No-one, least of all Rachel, expected her biggest achievement to be ahead of her, and that it would come after the age of 50 in a climate where older women face ageism and a dwindling supply of good scripts.
So, when she headed down The Cut, close to Waterloo Station, to audition for a low-budget, live action short film she had no idea that a year later she would be in Los Angeles and the film, The Silent Child, would win an Oscar.
“Yet, when I walked into that room and I knew within ten seconds that this was something special,” said Rachel, who at 51 exudes the kind of beauty which comes only comes with a strong sense of identity and confidence built on decades of personal development.
“As soon as I met the cast and crew I knew I wanted to be part of this extra-ordinary film. They were really lovely, self-effacing people. Yet, you could feel the sense of power and purpose in the whole project. I had never before felt such a strong feeling. I knew it would be a great film but it never entered my mind it would be win an Oscar.”
The Silent Child centres around a profoundly deaf four-year-old girl named Libby who is born into a middle-class family and lives in a world of silence until a caring social worker teaches her communication through signing. Rachel plays Libby’s mother. Libby is played by six-year-old Maisie Sly.

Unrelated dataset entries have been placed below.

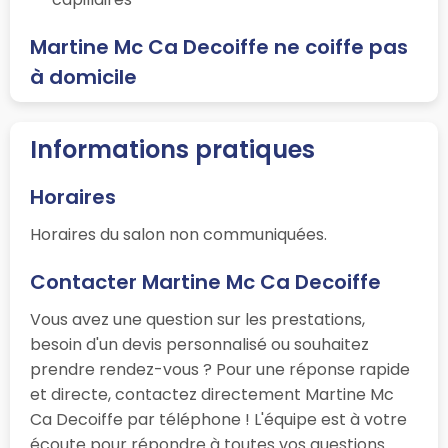
Martine Mc Ca Decoiffe ne coiffe pas
à domicile
Informations pratiques
Horaires
Horaires du salon non communiquées.
Contacter Martine Mc Ca Decoiffe
Vous avez une question sur les prestations,
besoin d'un devis personnalisé ou souhaitez
prendre rendez-vous ? Pour une réponse rapide
et directe, contactez directement Martine Mc
Ca Decoiffe par téléphone ! L'équipe est à votre
écoute pour répondre à toutes vos questions.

The film is written by former Hollyoaks star, Rachel Shenton, who also plays the social worker. It is directed by her partner, Chris Overton.
Rachel Fielding says, “I live part of the week up in Surrey and part down on the South Coast where my youngest child still goes to school. I lead a very quiet life so this was incredibly unexpected but the truth is as I have gotten older I have become much calmer and more confident. I know who I am. Motherhood gave me tremendous confidence. I found it a really enriching experience which has changed the way I view the world. It certainly influenced the way I played this role.
“I honestly believe this is a great time to be a middle-aged actor – it was always fine for men but now I think it is happening for women too. It seems to me there is a new movement in this direction and I feel very proud to be part of it.”
Rachel, an Associate Director of the NYT, believes that the growth in independent films could help stop bullying and sexual harassment in the film and entertainment world, since low budget films do not rely on hierarchy and therefore the scope for predatory behaviour and corruption is far less.
“The scale of sexual bullying which has been revealed over recent months is appalling. I had only one small suggestion of inappropriate behaviour but I know many women who suffered. Smaller projects aren’t supported by big power structures – so everything has to be done very professionally and efficiently.”
The Silent Child was made in just ten days with fewer than half a dozen actors and had a budget of £10,000. Maisie Sly, who is herself profoundly deaf, was accompanied on set by her entire family, who are also all deaf. They stayed together in a rented house while other actors and crew were billeted nearby.
Writer Rachel Shenton bought special resonance to the production. Rachel’s father was left partially deaf after Cancer treatment and died two years later when she was just 14. In an unexpected irony, Rachel Fielding’s mother was a speech therapist.
“The whole experience had so many symbiotic strands. Everything seemed to fit together in a fateful way. It is an exceptional film. I am proud to have been part of it.”